I like to make people feel comfortable with technology and explain how it fits into what they know, how it can improve, or threaten their experience. So was very happy to see this initiative. Barefoot Computing is an initiative from the BCS The Chartered Institute for IT and supported by Computing at School. It seems to be a complete system of curated content that is not solely about programming or tech.
Instead it looks at how to transition what teachers know and teach already and frame that into the basis of the next steps in teaching computing. It also them provides free resources to help teach, lesson plans, Scratch programming assets etc.
It is also not simplistic, it is not a “just code”. One of the most important and striking use of word as an entire category is “tinkering”. The fact that lesson plans and the resources include specifics about letting go, allowing exploration by the students to see what happens struck me as very different.
Each of the plans is tagged with specific helpful icons that indicate the point of the lesson. These in their own right are very useful and telling about how this is all structured.
I have image captured from the site, just as an example to be able to talk through, but go and take a look, there is a free registration. It is worth us all knowing the resource is there, to share with schools and colleagues. Or better still get one of us the STEMnet and Barefoot computing volunteers to come into school and share it with the teaching staff.
Here we have the core approaches to computational thinking.
Tinkering, finding out what happens and discovering new things is the first on the list!
Debugging sounds a bit more techie, but it is spotting whats wrong it anything and fixing it.
Persevering. This is not something you usually see in “tech” presentations. Something not working, not operating as you expected is a normal part of the business. It is an important aspect of life.
Collaborating. Working with others is also essential.
You can se these are not computing specific. They apply to every walk of life and and experience. In my martial art Choi Kwang Do, Perseverance is a key principle. We tinker and debug as we learn about how to perform our moves, adjust, apply a what if approach and finally we work together in a friendly environment. This just happens to be focussed on programming, but it is so much more!
Clearly this next layer looks more like the technology words we use in the industry, but again many of them are applicable in non keyboard related instances. Breaking problems down, spotting patterns, making things repeatable are all key elements.

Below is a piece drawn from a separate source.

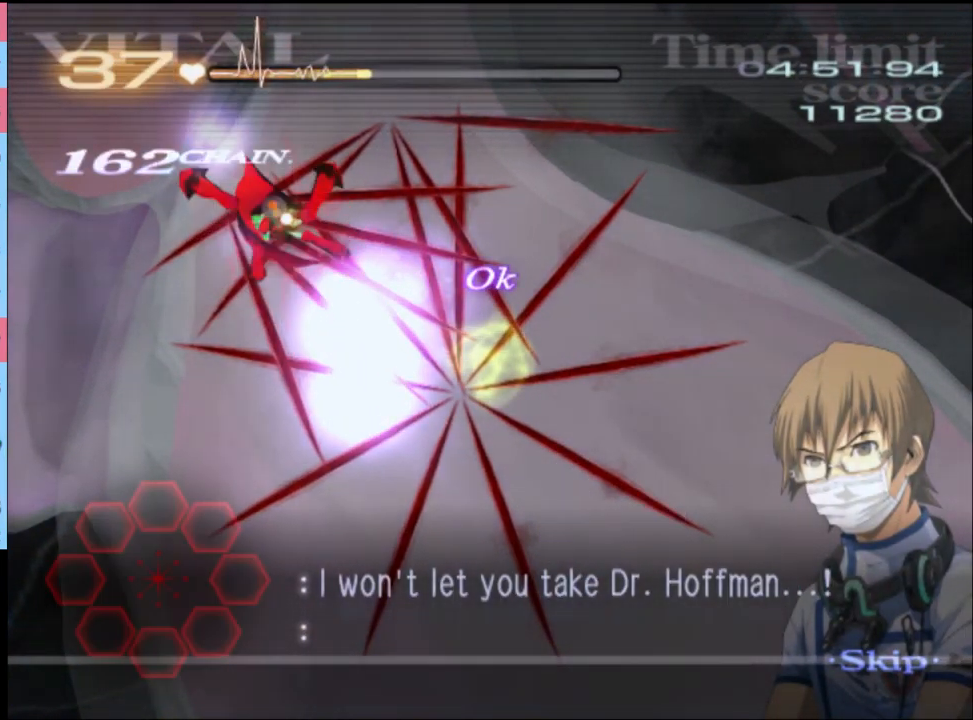
{"keys": [], "mouse": [], "events": []}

All these are setting the scene before the specifics that make up computer science. The nuts and bolts of what we do as programmers and architects. Now if you came at computing with this list below it would be a lot more overwhelming, even though each element is relatively simple as a concept.
Very often as techies this is what we hit people with. Often in order to help them understand the beauty and elegance in the art of programming, or as a weapon to maintain a technical dominance.
In all these icons though my favourite is the variables one. It specifically shows the word lives and 3 hearts. The number of lives you have in a game is a variable. It goes down (sometimes up if you hit a bonus). For me the variable was the part of the aha moment, when all computing became clear for me.
I started computing at school to work out how Space Invaders worked. We were writing a program in class dealing with electricity bills. It had a loop to recalculate a bill based on different inputs. It was a variable we were setting. It all seemed like a weird mess of symbols until it clicked that the thing we were setting and how it stayed set or got changed by the code was the same as the score in space invaders! It was also the same as the position of each invader, where the player was etc… Kaboom! a life changing understanding of something that seems laughably simple when you spot it and then apply the pattern repeatedly to other situations.
So, a big thumbs up from me and I will be helping predlets school, and any others that need it with this set of resources as a starting point.